◆ DOCUMENT EXTRACT ◆
--------------------------------

Baldwin Park in the City of Orlando. Source: Courtesy of Kevin Tyjeski.

New blocks and streets repair a Sunbelt city

Here's how Orlando replaced a hole in the city with connective tissue.

In the mid-1990s, the City of Orlando faced the closure of the 1,100-acre Naval Training Center, two miles from downtown. The easiest reuse option for the land would have included big box stores, an office park, and/or suburban housing pods.

The easy route would have provided more of what the Sunbelt city already has too much of—areas where one can only get around by car. Instead, Orlando strived strived to build places in short supply in Central Florida: walkable neighborhoods with a mixed-use town center. Orlando held a national competition for a plan and developer—and the teams included top New Urbanist designers. They came up with a plan to reconnect the surrounding neighborhoods in a traditional block-and-street pattern.

The regulatory plan for the City of Orlando. Source: City of Orlando.

The first buildings of Baldwin Park broke ground in 2003. “It feels like a real place, integrated into the community—people see it as an extension of Orlando,” says Dean Grandin, the city planning director and a resident of the community. “The vegetation grows quickly here—we have a fairly mature tree canopy and it looks like it has been here a long time.”

For six decades, the area had a fence around it. The training center impeded the flow of people from downtown to areas in northeast Orlando. A primary goal was to connect the urban fabric—but not with a single big artery. Instead, the planners laid out a network of streets with one lane in each direction. The streets are all designed for walking and biking.

--------------------------------

◆ REQUIRED ACTIONS ◆
(a) In the Baldwin Park article, in what year did the first buildings of Baldwin Park break ground?
(b) Extend the article on Baldwin Park in Orlando, picking up after its final sentence.

--------------------------------

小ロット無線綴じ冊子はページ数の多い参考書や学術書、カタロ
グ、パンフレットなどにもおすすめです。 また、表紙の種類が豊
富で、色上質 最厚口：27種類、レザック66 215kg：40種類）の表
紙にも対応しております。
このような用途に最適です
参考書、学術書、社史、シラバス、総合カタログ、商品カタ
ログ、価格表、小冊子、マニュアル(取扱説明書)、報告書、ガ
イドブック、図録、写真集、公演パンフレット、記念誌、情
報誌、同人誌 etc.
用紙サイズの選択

--------------------------------

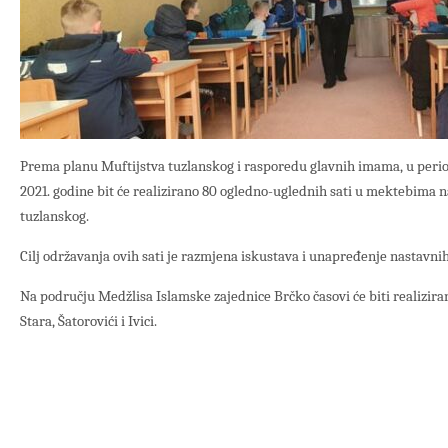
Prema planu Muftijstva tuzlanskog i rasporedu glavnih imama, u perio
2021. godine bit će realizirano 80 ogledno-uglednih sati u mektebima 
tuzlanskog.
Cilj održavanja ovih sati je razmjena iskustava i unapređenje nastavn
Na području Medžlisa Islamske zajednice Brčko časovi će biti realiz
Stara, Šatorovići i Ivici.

--------------------------------

◆ TASK-BY-TASK OUTPUTS ◆
(a) 2003

(b)
A streetscape in Baldwin Park. Source: Courtesy of Kevin Tyjeski.

“Now that the Naval Training Center is gone, the fabric of the community has been knit together,” says Grandin. “We have something like 27 connections to the outside street network. You can get to different neighborhoods surrounding Baldwin Park.”

Housing diversity was another goal. Baldwin Park has large and small single-family homes, townhouses, stacked flats, apartments (some over retail), and accessory units in close proximity. “It’s considered upper income neighborhood, but lots of folks on fairly restricted incomes, in modest units, are living side by side with people of higher income,” says Grandin. “The income diversity is fairly high, although we would have liked to have done more.”

Baldwin Park’s town center. Source: Courtesy of Kevin Tyjeski.

Planners also sought a diversity of activities. The town center includes a full-service supermarket that draws customers from surrounding neighborhoods, a CVS pharmacy with two floors of residential above, a dry cleaner, bank, bike shop, other shops, a fitness center—and many restaurants, cafes, and bars. The community also includes office buildings, a church, two public schools (middle school and high school), and a medical center. Baldwin Park contributes to the tax base more than the typical Orlando neighborhood, because of the value of its properties and its density.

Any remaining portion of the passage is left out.